Monday, December 28, 2015

Final 2015 Lines

V: When I am an unaccompanied minor I am going to scream: Coca lola when I get on the plane!

Me: Get your fingers out of your mouth.
V: I'm sharpening my teeth!

As we discussed what was nature and what was man-made on a little Vermont hike:
Me: What about the stream?
V: Man made- broken pipe!
Me: How about you?
V: Man made and woman made.

V: I want to be in JK forever.

As the word Jewish came up, I asked A if she knew what it meant. Confidently:
A: It means married!

V: Where does G-d live?

V: Who made nature and the whole world?



Sunday, December 13, 2015

December II Lines

We saw a random religious plaque on a tree and A stated matter of fact: Squirrel information center.

V when he saw a kid's room in PA (one of F's former colleague's sons): Can you take a picture of his room and show Santa? I want everything in it.

V asked a classmate/friend who is an only child with a single mom: You don't have a dad?
Kid nods.
V: Me neither!
When I told F the story in front of V and said I thought the solidarity sentiment was sweet V said: Papi, I still love you.

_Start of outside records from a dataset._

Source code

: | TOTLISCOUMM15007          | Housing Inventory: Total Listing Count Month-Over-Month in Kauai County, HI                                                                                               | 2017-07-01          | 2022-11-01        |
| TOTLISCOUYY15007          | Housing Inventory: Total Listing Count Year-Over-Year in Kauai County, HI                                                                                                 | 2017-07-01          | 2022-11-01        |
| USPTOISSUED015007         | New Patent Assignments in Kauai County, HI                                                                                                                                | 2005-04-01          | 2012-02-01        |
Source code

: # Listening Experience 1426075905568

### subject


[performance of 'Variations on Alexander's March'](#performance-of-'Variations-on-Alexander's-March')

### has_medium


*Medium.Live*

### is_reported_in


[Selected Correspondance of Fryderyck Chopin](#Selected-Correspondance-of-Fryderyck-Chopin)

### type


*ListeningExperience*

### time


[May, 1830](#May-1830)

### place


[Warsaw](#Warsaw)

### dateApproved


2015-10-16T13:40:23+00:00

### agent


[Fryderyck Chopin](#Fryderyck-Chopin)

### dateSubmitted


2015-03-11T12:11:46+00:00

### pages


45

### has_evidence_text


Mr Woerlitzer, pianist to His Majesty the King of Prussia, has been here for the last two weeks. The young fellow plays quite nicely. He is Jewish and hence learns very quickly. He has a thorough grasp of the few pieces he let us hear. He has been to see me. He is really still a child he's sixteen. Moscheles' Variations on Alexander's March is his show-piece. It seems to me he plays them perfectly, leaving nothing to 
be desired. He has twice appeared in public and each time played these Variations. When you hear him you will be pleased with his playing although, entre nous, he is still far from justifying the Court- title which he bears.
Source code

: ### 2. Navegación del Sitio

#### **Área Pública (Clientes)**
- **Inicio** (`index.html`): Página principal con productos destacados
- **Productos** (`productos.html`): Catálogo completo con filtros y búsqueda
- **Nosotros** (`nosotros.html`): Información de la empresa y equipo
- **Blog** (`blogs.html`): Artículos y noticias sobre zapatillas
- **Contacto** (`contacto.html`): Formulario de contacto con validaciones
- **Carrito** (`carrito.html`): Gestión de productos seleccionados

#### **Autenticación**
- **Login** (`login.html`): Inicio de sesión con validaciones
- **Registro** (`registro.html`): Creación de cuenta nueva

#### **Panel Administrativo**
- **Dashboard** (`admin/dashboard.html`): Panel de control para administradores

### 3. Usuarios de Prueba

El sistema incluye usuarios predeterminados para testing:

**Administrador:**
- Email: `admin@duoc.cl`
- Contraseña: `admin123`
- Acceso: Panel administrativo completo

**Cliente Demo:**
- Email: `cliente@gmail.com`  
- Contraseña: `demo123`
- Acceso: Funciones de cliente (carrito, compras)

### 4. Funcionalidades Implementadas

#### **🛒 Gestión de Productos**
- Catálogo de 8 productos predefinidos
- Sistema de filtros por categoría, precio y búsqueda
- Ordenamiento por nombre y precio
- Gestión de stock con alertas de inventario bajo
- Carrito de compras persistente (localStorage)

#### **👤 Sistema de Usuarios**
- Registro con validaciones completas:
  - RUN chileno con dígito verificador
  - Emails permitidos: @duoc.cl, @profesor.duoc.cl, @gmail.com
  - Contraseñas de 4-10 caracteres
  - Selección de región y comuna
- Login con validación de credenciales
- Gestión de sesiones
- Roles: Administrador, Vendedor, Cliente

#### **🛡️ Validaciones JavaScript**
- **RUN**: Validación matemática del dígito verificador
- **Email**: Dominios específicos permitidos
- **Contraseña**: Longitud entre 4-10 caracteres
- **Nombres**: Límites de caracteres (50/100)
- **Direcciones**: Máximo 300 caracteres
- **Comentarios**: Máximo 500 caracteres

V: We won't be having the baby, we will be throwing it away.

V: Can our birthdays be separate? I don't want my party with A.

V: Can I have a snack?
Me: You ate a lot. You are going to explode.
A little while later...V: Can I have a snack, something that won't make me explode?


Saturday, December 12, 2015

40- Oh Well

So now I am 40. I know it is a huge number and allegedly life changing event but I kind of feel the same. I was taken aback when I saw "Happy 40th" in a book that my sister dedicated to me- I had a momentary lapse where I did not know who it was for or thought it was an error. But I guess overall I am okay with being 40. I still don't know what I want to be when I grow up and my body is already falling apart but I am fortunate to have fairly good health, a great family, an awesome boyfriend, and the chance to be a mother again. Here we go into decade number 5. Yikes!

Sunday, December 6, 2015

December Lines

V: Can I have my wallet?
Me: No.
V: Money is not a decoration.

J: When I get my bearded dragon and it dies, it won't be a a hopeless sad death. It will have a proper death and I will give it a mini tombstone.

J: I know what I will spend all of my luxury on. I will have a toy machine in my back yard. How much do those cost? Will you look it up?

When I told J I had to go tutor: Can't you try to go on a game show to win a lot of money? It could change our lives!

V to F as they were putting away toys: You don't need to hold it. Actually, can you leave? You didn't even brush your teeth!

These kids have a very good sense of smell like moi. I was wearing a hand me down from my friend, their art teacher and A remarked: You smell like art class!

V remarked that the pope (a picture on the subway) looked just like abuelo r's business partner. I said. well that guy is much younger and heavier and super Jewish.
J: The pope isn't Jewish? I thought he was!

V: Tom quit.
Me: What?
V: From Tom and Jerry. He got arrested for crashing his car and now he quit. They need a new actor.

A, when I offered her grilled cheese: Why do they call it "girl" cheese?

A: I think I have a handkerchief in my mouth?
V: You mean a canker sore?
A: Yeah (turns out she has another tooth behind a baby one a la shark)


Doing the rose and thorn game:
V: My thorn is that in a couple of weeks everyone is going to die
A; That is a gigantic thorn!

A: Only Idene is coming? No! That is not Thanksgiving- it can't just be one person

V: How do you say, can you please leave now?
Me: Why?
V: Because I want to practice my Spanish and I want her (Idene) to stop breathing on me.

V: He (character in a book) doesn't like kissing ?
That is silly. Without kissing there is no love and he cannot be made.